If China's satellites and spies were working properly, there would have been a flood of unsettling intelligence flowing into the Beijing headquarters of the Chinese navy last week. A new class of U.S. superweapon had suddenly surfaced nearby. It was an Ohio-class submarine, which for decades carried only nuclear missiles targeted against the Soviet Union, and then Russia. But this one was different: for nearly three years, the U.S. Navy has been dispatching modified "boomers" to who knows where (they do travel underwater, after all). Four of the 18 ballistic-missile subs no longer carry nuclear-tipped Trident missiles. Instead, they hold up to 154 Tomahawk cruise missiles each, capable of hitting anything within 1,000 miles with non-nuclear warheads.

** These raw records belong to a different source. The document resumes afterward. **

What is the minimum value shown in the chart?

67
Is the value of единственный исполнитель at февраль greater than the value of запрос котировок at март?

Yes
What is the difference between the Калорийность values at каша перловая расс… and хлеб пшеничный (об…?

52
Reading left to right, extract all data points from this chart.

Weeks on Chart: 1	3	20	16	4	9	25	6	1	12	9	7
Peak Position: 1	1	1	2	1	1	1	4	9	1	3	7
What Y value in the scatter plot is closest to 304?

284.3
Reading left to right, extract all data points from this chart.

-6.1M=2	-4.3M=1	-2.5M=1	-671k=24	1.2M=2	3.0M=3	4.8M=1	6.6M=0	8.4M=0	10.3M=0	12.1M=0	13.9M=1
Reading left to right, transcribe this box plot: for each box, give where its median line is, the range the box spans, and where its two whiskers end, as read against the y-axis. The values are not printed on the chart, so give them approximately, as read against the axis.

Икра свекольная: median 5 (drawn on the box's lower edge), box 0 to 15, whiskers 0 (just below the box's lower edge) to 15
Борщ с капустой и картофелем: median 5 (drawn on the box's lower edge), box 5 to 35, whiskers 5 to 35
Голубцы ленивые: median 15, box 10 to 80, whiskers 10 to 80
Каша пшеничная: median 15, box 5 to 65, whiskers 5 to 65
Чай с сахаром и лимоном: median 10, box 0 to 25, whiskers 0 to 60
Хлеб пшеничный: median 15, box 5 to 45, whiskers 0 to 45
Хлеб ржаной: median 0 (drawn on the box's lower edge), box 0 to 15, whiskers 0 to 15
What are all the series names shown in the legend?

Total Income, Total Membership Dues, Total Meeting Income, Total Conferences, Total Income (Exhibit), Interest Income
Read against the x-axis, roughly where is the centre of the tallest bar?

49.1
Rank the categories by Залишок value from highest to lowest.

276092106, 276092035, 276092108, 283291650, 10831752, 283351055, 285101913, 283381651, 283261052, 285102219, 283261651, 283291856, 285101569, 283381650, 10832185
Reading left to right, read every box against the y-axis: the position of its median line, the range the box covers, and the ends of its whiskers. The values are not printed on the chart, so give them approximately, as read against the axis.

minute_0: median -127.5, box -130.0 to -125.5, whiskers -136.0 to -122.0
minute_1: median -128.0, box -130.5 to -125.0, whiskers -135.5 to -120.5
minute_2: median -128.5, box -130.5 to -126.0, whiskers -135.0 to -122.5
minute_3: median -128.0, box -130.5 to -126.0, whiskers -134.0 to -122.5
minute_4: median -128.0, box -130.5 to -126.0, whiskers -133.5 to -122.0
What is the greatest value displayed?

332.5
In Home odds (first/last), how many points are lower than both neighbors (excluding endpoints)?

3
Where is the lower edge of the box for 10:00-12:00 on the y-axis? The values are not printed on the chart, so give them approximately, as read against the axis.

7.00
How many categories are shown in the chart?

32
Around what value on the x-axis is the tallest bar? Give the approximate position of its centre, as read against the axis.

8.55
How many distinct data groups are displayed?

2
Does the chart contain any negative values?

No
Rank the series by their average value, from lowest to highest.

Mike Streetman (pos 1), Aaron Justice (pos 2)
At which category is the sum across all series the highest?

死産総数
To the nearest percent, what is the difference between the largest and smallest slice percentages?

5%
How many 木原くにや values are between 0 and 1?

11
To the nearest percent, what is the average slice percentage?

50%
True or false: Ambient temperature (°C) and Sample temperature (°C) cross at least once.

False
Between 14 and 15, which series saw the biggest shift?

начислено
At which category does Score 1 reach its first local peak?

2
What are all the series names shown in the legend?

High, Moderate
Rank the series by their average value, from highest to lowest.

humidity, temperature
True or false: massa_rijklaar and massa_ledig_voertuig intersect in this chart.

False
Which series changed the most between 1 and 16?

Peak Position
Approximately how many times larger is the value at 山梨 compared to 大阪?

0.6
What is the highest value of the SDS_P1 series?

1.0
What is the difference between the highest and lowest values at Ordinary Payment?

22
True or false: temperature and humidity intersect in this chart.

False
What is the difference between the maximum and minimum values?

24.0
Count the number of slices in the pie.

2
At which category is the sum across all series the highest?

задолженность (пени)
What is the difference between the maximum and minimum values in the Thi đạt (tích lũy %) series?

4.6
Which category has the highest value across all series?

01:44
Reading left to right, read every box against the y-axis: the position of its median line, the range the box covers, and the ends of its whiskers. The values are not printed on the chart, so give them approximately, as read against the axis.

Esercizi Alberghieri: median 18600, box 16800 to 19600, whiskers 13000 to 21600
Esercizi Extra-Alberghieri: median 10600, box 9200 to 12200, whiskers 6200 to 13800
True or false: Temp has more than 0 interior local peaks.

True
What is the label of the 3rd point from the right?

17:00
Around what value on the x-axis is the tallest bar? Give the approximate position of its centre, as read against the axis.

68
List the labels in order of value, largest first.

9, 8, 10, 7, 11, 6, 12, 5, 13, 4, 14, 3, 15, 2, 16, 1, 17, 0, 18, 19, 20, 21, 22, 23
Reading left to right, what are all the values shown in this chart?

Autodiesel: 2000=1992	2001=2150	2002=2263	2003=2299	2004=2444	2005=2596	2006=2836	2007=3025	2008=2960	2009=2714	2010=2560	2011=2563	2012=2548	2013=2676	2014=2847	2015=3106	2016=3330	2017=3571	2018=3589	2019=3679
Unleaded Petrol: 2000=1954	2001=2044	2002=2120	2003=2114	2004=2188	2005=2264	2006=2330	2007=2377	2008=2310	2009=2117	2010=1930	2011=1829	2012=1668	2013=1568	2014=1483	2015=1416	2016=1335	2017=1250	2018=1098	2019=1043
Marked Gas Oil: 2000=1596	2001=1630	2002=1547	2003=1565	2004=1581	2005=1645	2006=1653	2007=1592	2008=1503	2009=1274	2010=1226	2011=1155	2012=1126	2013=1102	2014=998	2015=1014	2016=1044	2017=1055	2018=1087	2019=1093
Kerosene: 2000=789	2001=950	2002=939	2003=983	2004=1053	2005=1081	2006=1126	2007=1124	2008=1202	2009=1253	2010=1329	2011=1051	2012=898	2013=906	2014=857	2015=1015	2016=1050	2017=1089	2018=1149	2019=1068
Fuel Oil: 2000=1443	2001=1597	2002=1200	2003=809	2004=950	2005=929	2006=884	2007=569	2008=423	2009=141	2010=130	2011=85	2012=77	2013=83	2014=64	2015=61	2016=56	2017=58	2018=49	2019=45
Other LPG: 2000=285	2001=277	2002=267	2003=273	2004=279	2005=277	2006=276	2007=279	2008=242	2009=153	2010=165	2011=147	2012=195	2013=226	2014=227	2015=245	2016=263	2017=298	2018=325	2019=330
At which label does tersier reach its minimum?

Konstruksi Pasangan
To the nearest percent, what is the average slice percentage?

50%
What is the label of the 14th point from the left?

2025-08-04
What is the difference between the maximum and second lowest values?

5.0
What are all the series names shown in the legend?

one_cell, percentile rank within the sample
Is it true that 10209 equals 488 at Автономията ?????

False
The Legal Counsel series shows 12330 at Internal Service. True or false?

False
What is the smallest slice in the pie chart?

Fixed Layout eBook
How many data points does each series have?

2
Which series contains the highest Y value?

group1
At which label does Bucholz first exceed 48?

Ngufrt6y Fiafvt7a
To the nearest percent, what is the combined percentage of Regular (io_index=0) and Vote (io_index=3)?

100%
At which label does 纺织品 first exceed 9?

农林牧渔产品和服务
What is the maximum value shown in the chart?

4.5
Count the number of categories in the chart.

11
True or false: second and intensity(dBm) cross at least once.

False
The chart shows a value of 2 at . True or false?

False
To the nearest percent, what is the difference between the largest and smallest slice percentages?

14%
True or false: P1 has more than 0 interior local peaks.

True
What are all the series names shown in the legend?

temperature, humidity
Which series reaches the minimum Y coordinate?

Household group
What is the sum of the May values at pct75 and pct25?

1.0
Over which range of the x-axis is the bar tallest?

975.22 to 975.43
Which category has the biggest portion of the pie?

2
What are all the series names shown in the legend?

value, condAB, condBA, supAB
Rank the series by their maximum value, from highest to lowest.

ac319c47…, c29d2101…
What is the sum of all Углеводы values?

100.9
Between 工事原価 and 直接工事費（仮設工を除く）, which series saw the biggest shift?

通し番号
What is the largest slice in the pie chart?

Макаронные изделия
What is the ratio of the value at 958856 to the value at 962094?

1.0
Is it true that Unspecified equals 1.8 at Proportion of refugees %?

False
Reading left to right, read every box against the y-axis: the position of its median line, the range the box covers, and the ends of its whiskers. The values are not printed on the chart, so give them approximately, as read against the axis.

Their capability makes watching these particular submarines especially interesting. The 14 Trident-carrying subs are useful in the unlikely event of a nuclear Armageddon, and Russia remains their prime target. But the Tomahawk-outfitted quartet carries a weapon that the U.S. military has used repeatedly against targets in Afghanistan, Bosnia, Iraq and Sudan.
That's why alarm bells would have sounded in Beijing on June 28 when the Tomahawk-laden 560-ft. U.S.S. Ohio popped up in the Philippines' Subic Bay. More alarms were likely sounded when the U.S.S. Michigan arrived in Pusan, South Korea, on the same day. And the Klaxons would have maxed out as the U.S.S. Florida surfaced, also on the same day, at the joint U.S.-British naval base on Diego Garcia, a flyspeck of an island in the Indian Ocean. In all, the Chinese military awoke to find as many as 462 new Tomahawks deployed by the U.S. in its neighborhood. "There's been a decision to bolster our forces in the Pacific," says Bonnie Glaser, a China expert at the Center for Strategic and International Studies in Washington. "There is no doubt that China will stand up and take notice."